┌──

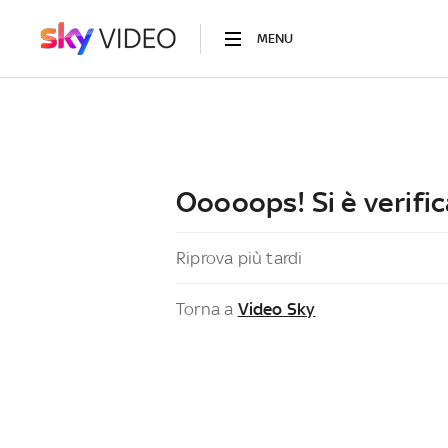
MENU
Ooooops! Si è verific
Riprova più tardi
Torna a
Video Sky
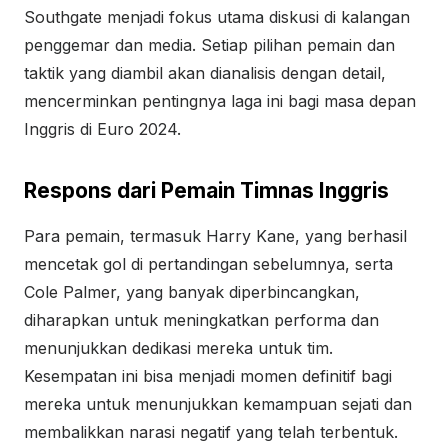
Southgate menjadi fokus utama diskusi di kalangan
penggemar dan media. Setiap pilihan pemain dan
taktik yang diambil akan dianalisis dengan detail,
mencerminkan pentingnya laga ini bagi masa depan
Inggris di Euro 2024.
Respons dari Pemain Timnas Inggris
Para pemain, termasuk Harry Kane, yang berhasil
mencetak gol di pertandingan sebelumnya, serta
Cole Palmer, yang banyak diperbincangkan,
diharapkan untuk meningkatkan performa dan
menunjukkan dedikasi mereka untuk tim.
Kesempatan ini bisa menjadi momen definitif bagi
mereka untuk menunjukkan kemampuan sejati dan
membalikkan narasi negatif yang telah terbentuk.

└──

=== Task to carry out ===
Each line with "bagi" in it must be identified and copied from the material.

=== Answer space ===
mencerminkan pentingnya laga ini bagi masa depan
Kesempatan ini bisa menjadi momen definitif bagi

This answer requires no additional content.